Rails Rumble Follow Up
Dynamically Reducing Object Sizes in PHP
November 19th, 2008
After using jQuery for quite a while I’ve become quite attached to using the power of callbacks when dealing with sets of data. I’ve seen equally and perhaps better abilities in Ruby but of course had been let down in the past by PHP’s lack of abilities as a dynamic language.
Today I faced an issue due to the size of my objects. The problem essentially came down to the fact that for the largest objects such as Contact objects the amount of data passed back to the client when doing AJAX calls was pretty sizeable. I wanted to write a function that given a set of property names all the returning objects would be stripped of all but those properties.
I didn’t want to write a function for each set of properties I’d return, so I wrote a generic function that given an array of property names that was all that would be returned from that object and it was surprisingly easy and I think in the end highly dynamic and useful.
It uses the PHP array_walk() function which I’ve never used before. It’s a lot like the Array.each() methods that many other languages have.

Records excerpted from a collection:
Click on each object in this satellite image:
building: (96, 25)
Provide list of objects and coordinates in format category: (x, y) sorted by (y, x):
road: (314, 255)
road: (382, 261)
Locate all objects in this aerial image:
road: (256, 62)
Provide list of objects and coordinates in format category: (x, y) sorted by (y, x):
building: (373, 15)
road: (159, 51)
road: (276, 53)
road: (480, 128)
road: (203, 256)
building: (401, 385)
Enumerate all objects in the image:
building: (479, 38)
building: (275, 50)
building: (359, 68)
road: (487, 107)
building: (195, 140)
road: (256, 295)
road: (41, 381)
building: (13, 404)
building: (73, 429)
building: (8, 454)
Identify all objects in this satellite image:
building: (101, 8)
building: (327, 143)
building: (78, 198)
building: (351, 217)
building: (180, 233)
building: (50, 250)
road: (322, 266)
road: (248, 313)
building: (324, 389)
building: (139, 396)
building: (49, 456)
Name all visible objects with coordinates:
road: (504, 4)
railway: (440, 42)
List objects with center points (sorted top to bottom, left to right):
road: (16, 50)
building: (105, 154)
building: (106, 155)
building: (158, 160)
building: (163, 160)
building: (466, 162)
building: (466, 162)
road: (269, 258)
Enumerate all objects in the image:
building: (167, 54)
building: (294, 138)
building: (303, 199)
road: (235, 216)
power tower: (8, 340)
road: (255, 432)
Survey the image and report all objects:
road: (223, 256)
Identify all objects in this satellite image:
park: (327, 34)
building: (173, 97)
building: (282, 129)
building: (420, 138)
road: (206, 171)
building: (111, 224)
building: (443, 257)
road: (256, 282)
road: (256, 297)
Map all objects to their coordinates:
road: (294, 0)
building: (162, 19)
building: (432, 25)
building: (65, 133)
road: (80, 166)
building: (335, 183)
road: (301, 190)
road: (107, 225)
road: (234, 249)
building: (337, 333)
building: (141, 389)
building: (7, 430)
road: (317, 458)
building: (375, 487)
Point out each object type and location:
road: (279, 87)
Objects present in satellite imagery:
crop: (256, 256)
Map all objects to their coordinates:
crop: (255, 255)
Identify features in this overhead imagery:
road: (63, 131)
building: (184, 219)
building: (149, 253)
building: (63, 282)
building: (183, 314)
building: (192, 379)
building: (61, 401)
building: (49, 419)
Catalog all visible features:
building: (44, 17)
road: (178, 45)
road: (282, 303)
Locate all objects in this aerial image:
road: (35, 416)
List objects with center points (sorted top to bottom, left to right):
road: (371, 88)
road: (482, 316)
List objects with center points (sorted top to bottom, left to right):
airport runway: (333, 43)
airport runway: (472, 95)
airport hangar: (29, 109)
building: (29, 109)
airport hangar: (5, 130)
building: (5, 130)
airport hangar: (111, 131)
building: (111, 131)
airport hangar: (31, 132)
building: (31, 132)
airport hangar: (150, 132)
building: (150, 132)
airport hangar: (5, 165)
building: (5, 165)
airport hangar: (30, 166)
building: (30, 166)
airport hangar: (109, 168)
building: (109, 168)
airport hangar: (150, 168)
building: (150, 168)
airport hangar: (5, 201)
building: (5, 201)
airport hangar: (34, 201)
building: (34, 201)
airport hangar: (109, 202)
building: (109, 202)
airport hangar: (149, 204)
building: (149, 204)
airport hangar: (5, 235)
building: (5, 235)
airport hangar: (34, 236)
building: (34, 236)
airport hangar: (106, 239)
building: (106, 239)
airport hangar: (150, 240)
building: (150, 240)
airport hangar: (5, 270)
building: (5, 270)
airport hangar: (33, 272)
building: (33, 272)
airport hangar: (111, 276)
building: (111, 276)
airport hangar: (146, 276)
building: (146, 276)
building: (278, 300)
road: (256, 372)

What to work on ->
- a) In the text on reducing object sizes in PHP, swap "jQuery" for "Prototype" and write out the passage from "Rails Rumble Follow" to "a dynamic language.".
- b) Answer these questions about the text on reducing object sizes in PHP:
(i) What date does the text give?
(ii) Which objects are named as an example of the largest objects?
(iii) Which PHP function does the writer use for the first time?

Solutions to each task ->
- a)
Rails Rumble Follow Up
Dynamically Reducing Object Sizes in PHP
November 19th, 2008
After using Prototype for quite a while I’ve become quite attached to using the power of callbacks when dealing with sets of data. I’ve seen equally and perhaps better abilities in Ruby but of course had been let down in the past by PHP’s lack of abilities as a dynamic language.

- b)
(i) November 19th, 2008
(ii) Contact objects
(iii) array_walk()